Outro motivo para o empobrecimento do debate eleitoral, segundo ele, é a polarização da sociedade entre petistas e antipetistas e a decorrente radicalização do discurso. Para ele, há praticamente um enfrentamento de facções. "Desde o mensalão, em 2005, há um clima de radicalização partidária, de troca de ataques. Vai além do embate entre PT e PSDB: é petistas contra antipetistas", diz.

Lattman-Weltman afirma que, nesse ambiente polarizado, os candidatos procuram reafirmar as suas identidades, mais do que debater propostas. Assim, seria fácil diferenciar um do outro. Além disso, é tradição da política brasileira discutir perfis de pessoas, e não plataformas de governo.

"Não parece haver muita dúvida do que seria a continuidade do governo Dilma e o retorno do PSDB ao governo.
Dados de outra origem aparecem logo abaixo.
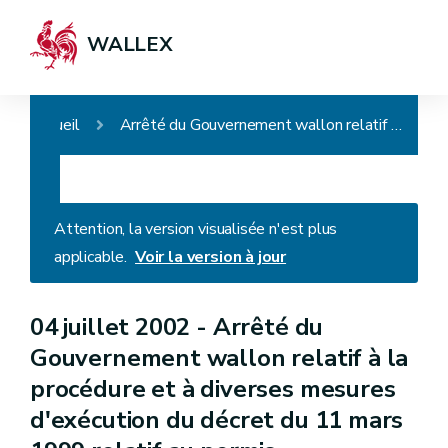
WALLEX
Accueil
Arrêté du Gouvernement wallon relatif à la procédure et à diverses mesures d'exécution du décret du 11 mars 1999 relatif au permis d'environnement
Attention, la version visualisée n'est plus
applicable.
Voir la version à jour
04 juillet 2002 -
Arrêté du
Gouvernement wallon relatif à la
procédure et à diverses mesures
d'exécution du décret du 11 mars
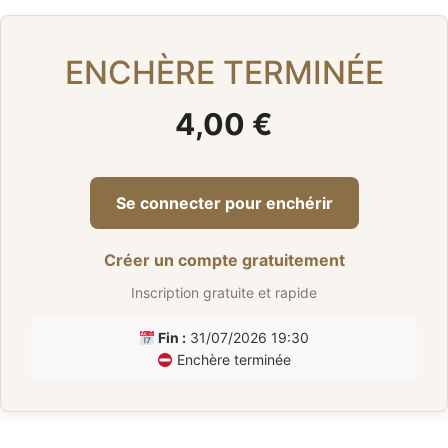
ENCHÈRE TERMINÉE
4,00 €
Se connecter pour enchérir
Créer un compte gratuitement
Inscription gratuite et rapide
Fin :
31/07/2026 19:30
Enchère terminée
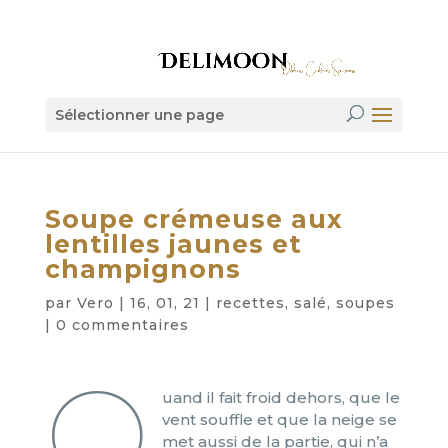
Sélectionner une page
Soupe crémeuse aux
lentilles jaunes et
champignons
par
Vero
|
16, 01, 21
|
recettes
,
salé
,
soupes
|
0 commentaires
Q
uand il fait froid dehors, que le
vent souffle et que la neige se
met aussi de la partie, qui n’a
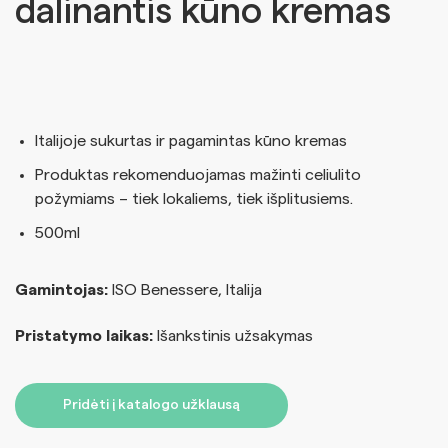
dalinantis kūno kremas
Italijoje sukurtas ir pagamintas kūno kremas
Produktas
rekomenduojamas
mažinti
celiulito
požymiams
–
tiek
lokaliems,
tiek
išplitusiems.
500ml
Gamintojas:
ISO Benessere, Italija
Pristatymo laikas:
Išankstinis užsakymas
Pridėti į katalogo užklausą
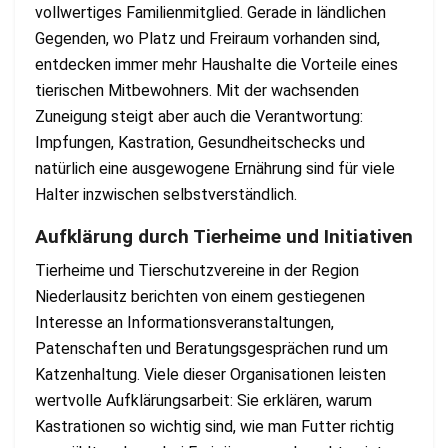
vollwertiges Familienmitglied. Gerade in ländlichen
Gegenden, wo Platz und Freiraum vorhanden sind,
entdecken immer mehr Haushalte die Vorteile eines
tierischen Mitbewohners. Mit der wachsenden
Zuneigung steigt aber auch die Verantwortung:
Impfungen, Kastration, Gesundheitschecks und
natürlich eine ausgewogene Ernährung sind für viele
Halter inzwischen selbstverständlich.
Aufklärung durch Tierheime und Initiativen
Tierheime und Tierschutzvereine in der Region
Niederlausitz berichten von einem gestiegenen
Interesse an Informationsveranstaltungen,
Patenschaften und Beratungsgesprächen rund um
Katzenhaltung. Viele dieser Organisationen leisten
wertvolle Aufklärungsarbeit: Sie erklären, warum
Kastrationen so wichtig sind, wie man Futter richtig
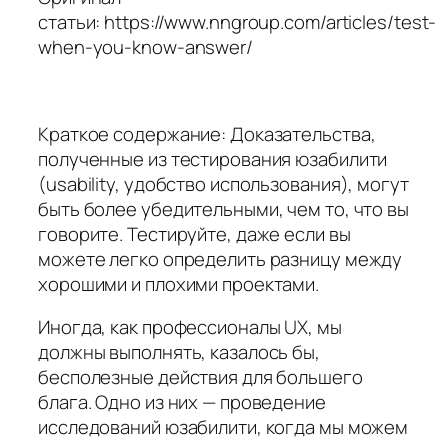
статьи: https://www.nngroup.com/articles/test-
when-you-know-answer/
Краткое содержание: Доказательства,
полученные из тестирования юзабилити
(usability, удобство использования), могут
быть более убедительными, чем то, что вы
говорите. Тестируйте, даже если вы
можете легко определить разницу между
хорошими и плохими проектами.
Иногда, как профессионалы UX, мы
должны выполнять, казалось бы,
бесполезные действия для большего
блага. Одно из них — проведение
исследований юзабилити, когда мы можем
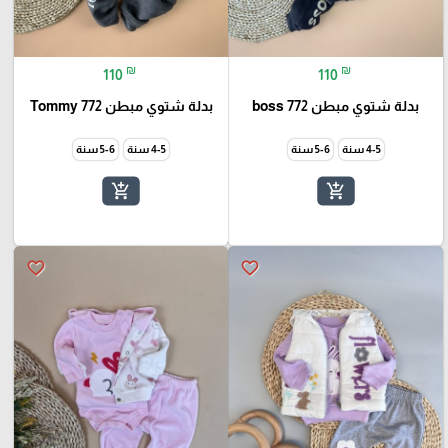
₪
₪
110
110
بدلة شتوي مبطن boss 772
بدلة شتوي مبطن Tommy 772
4-5 سنة
5-6 سنة
4-5 سنة
5-6 سنة
add_shopping_cart
add_shopping_cart
favorite_border
favorite_border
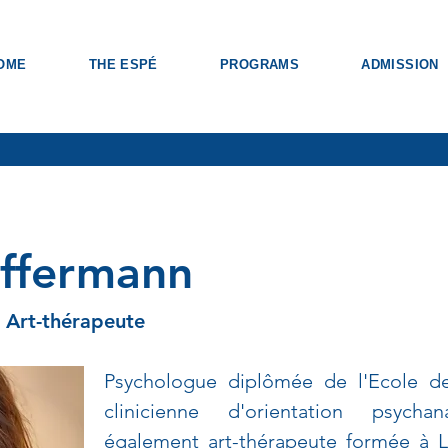
OME
THE ESPÉ
PROGRAMS
ADMISSION
effermann
& Art-thérapeute
Psychologue diplômée de l'Ecole de 
clinicienne d'orientation psychan
également art-thérapeute formée à L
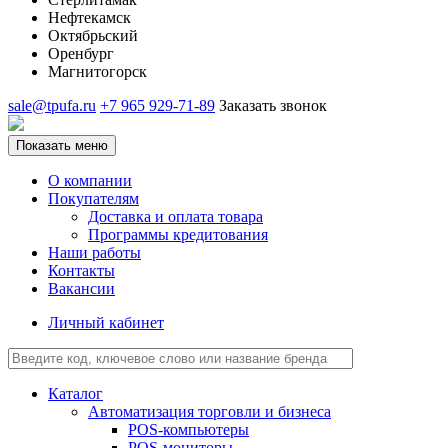
Нефтекамск
Октябрьский
Оренбург
Магнитогорск
sale@tpufa.ru
+7 965 929-71-89
Заказать звонок
Показать меню
О компании
Покупателям
Доставка и оплата товара
Программы кредитования
Наши работы
Контакты
Вакансии
Личный кабинет
Каталог
Автоматизация торговли и бизнеса
POS-компьютеры
POS-мониторы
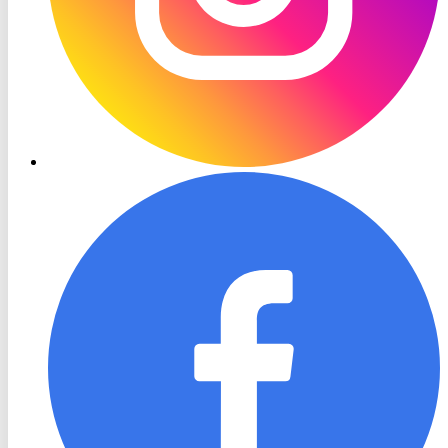
RON
TV
Facebook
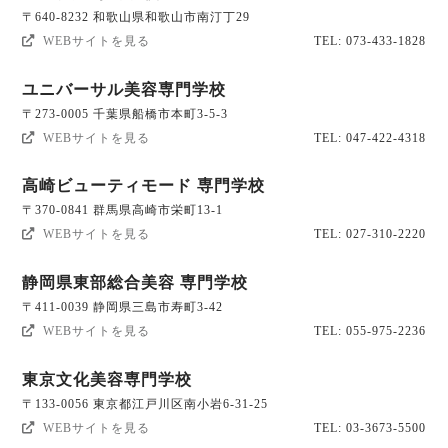
〒640-8232 和歌山県和歌山市南汀丁29
WEBサイトを見る
TEL: 073-433-1828
ユニバーサル美容専門学校
〒273-0005 千葉県船橋市本町3-5-3
WEBサイトを見る
TEL: 047-422-4318
高崎ビューティモード 専門学校
〒370-0841 群馬県高崎市栄町13-1
WEBサイトを見る
TEL: 027-310-2220
静岡県東部総合美容 専門学校
〒411-0039 静岡県三島市寿町3-42
WEBサイトを見る
TEL: 055-975-2236
東京文化美容専門学校
〒133-0056 東京都江戸川区南小岩6-31-25
WEBサイトを見る
TEL: 03-3673-5500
Por esse aspecto, a Marina é a candidata menos conhecida, até por isso ela foi mais cobrada e lançou o seu programa", diz o especialista.

Programas de governo

Para os especialistas, a demora na apresentação dos programas de governo se deve ao fato de o Brasil não ter uma tradição de formalizar por escrito as ideias dos candidatos.

"São registrados documentos bem genéricos, e as propostas são divulgadas durante a campanha", comenta o cientista político Bruno Speck, da USP. "Não são programas negociados entre os parceiros de coalizão, como ocorre na Alemanha, onde os acordos são firmados antes.”

Brasilien TV Debatte Präsidentschaftswahl 2014
Especialistas dizem que o conteúdo tem sido pouco debatido e alertam: a agressividade vai aumentarFoto: Reuters

Entre os estudiosos é unanimidade que os programas deveriam ser apresentados junto com a candidatura. "Isso facilitaria a análise por parte da mídia, dos acadêmicos e dos próprios adversários políticos", defende Speck.

Por outro lado, o impacto do programa de governo nas intenções de voto é considerado pequeno. O eleitor tende a escolher o candidato por causa de uma identificação emocional, e não pelo conteúdo programático.

"O eleitor vota muito mais por certos atalhos cognitivos, por empatia. Esse é um dos motivos pelos quais os candidatos não publicam as propostas, porque sabem que isso não define o voto", explica Lattman-Weltman.

Para Villa, a democracia brasileira é recente e ainda há um processo de aprendizado por parte dos eleitores. Ele defende que o programa de governo deveria ser uma condição para definir a escolha de um candidato. "O eleitor brasileiro não exige programa. Ele vota porque se identifica com o estilo e o jeito do candidato, com base em um relacionamento pessoal. É uma escolha quase pré-política", completa o historiador.

Villa avalia que todas as eleições são focadas em temas centrais, que determinam o voto dos eleitores. "Pode ser ética, moralidade ou desenvolvimento. Desde 1989 é assim. Primeiro foi a caça aos marajás e à corrupção; depois a estabilização do Plano Real, e assim por diante. Uma discussão mais ampla e profunda, nós nunca tivemos."

Temas técnicos

Os especialistas concordam que a maioria dos eleitores não tem tempo ou interesse para analisar com profundidade os programas de governo. Muitos dos temas são vistos como técnicos e passam ao largo da população.

"O Bolsa Família é uma proposta mais assimilável, por exemplo. Só que todos os candidatos defendem a sua manutenção. Por isso, o eleitor acaba não vendo diferença entre os programas", diz Lattman-Weltman.

Além de não influenciar as intenções de voto, o programa de governo gera um compromisso que nem sempre será cumprido em um eventual mandato, aumentando o desgaste político do governante. Assim, segundo analistas, não há incentivo para que os candidatos divulguem suas propostas.

"Todos eles sabem que uma coisa é o que você pretende fazer, e outra é a realidade de governo. A democracia tem inúmeras vantagens, mas governar é difícil, tem que negociar", afirma Lattman-Weltman. Ele lembra que os eleitores desconfiam de promessas, e isso vale também para as que constam dos programas de governo.